Das ist bei Stoppern aus Mono definitiv zu lang.:q


----------



## kepper (24. Juni 2016)

*AW: Schnur hängt am Stopper*

Mein Kumpel hatte leider die gleichen Stopper wie ich, daher konnte ich es nicht probieren ob es daran liegt. Ich habe mir jetzt damit geholfen, den Knoten extrem fest zu ziehen, damit er schmaler wird. Das hat ein wenig geholfen, aber auf Dauer werde ich mich wohl nach kleineren Stoppern umsehen. 

Danke für die Ratschläge!


----------



## PirschHirsch (24. Juni 2016)

*AW: Schnur hängt am Stopper*

Vorsicht mit überstrammem Gewalt-Anziehen - je nach Schnurstärke beschädigst Du dann evtl. Deine Schnur bzw. verpasst der Schnur einen schwächenden Knick (vor allem bei dünnen Hauptschnüren)

--> auch da gilt sozusagen: nach fest kommt ab. Ich weiß halt nicht, wie stark Du da reinhufst, von daher warne ich lieber mal.

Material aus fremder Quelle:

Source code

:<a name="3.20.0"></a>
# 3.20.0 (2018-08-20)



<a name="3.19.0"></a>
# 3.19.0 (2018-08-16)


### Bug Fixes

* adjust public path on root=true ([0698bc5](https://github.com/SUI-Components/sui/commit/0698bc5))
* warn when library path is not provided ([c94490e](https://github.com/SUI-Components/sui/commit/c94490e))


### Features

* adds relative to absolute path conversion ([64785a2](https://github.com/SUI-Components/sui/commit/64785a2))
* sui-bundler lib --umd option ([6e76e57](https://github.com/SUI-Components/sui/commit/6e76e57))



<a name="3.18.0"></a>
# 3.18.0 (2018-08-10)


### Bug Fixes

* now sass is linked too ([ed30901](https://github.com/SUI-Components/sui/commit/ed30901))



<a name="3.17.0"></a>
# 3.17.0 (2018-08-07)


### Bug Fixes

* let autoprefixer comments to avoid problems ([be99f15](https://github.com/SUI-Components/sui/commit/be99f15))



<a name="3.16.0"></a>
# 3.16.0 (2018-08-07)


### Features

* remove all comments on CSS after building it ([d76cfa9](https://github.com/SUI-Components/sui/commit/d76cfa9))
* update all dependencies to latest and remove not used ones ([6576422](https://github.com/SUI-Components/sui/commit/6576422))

Daher: Den Stopper so anziehen, dass er gut auf der Schnur hält und nicht verrutscht. Aber auf keinen Fall stärker mit roher Gewalt. 

Bei superschweren Montagen (die den Stopper beim Einschlag evtl. verschieben) lieber zwei Stopperknoten direkt normal nach- bzw. aneinander setzen als nur einen fetten und den abartig anziehen.

Besorg Dir einfach Fadenstopper in verschiedenen Größen bzw. Fadenstärken - die Dinger sind nicht teuer und normalerweise in jedem Angelladen zu bekommen. 

Die sind für Dich als Anfänger erstmal am einfachsten zu montieren, da vorgebunden auf so nem Röhrchen (Perlen sind zumeist auch noch mit dabei).

Wenn Du dann mehr Erfahrung hast, kannst Du Dir die Dinger mit etwas Übung dann auch selbst binden - einfach passendes Garn plus Perlen zulegen. 

Ne Bindeanleitung gibt es z. B. auf der bekannten Angelknoten-Page.

Ach ja: 

Vor dem Verschieben von Stoppern (egal ob nu Garn, Mono oder Gummi) immer die Schnur an der entsprechenden Stelle anfeuchten (vor allem bei längeren "Schiebestrecken" entlang der Schnur) - das erleichtert das Verschieben und vermeidet Reibungshitze, die die Schnur beschädigen kann.


----------



## Taxidermist (25. Juni 2016)

*AW: Schnur hängt am Stopper*

Also ich lecke nicht meterweise meine Schnur ab, langsam mit Gefühl verschieben geht auch, man spürt es sogar zwischen den Fingern wenn es zu heiß wird.

Jürgen


----------



## feederbrassen (25. Juni 2016)

*AW: Schnur hängt am Stopper*



PirschHirsch schrieb:


> Ach ja:
> 
> Vor dem Verschieben von Stoppern (egal ob nu Garn, Mono oder Gummi) immer die Schnur an der entsprechenden Stelle anfeuchten (vor allem bei längeren "Schiebestrecken" entlang der Schnur) - das erleichtert das Verschieben und vermeidet Reibungshitze, die die Schnur beschädigen kann.



|good:

Ich versuche mal zu beschreiben wie ich das mache.
Als Schnur nehme ich einen Diameter kleiner als die Hauptschnur.
Einen Schlaufenknoten mit 4 Wicklungen verwende ich.
Jetzt kommt der Knackpunkt :
Beim zuziehen muss die Hauptschnur stramm gezogen sein,das ist etwas verzwickt.
Du hast dann Praktisch die Hauptschnur mit einen Ende des Stoppers in der einen Hand und das andere Ende der Hauptschnur vom Stopper in der anderen .
Viel Spucke vor dem zuziehen auf den Stopperknoten.!
Am besten ein Ende des Stopperknotens mit den Zähnen packen und dann an der gespannten Hauptschnur zuziehen bis der Knoten ordentlich zugezogen ist.
Die Enden lasse ich ca. 0,5 cm lang.
Hoffe es ist einigermaßen verständlich ,sonst versuche ich es mal mit Bildern.


----------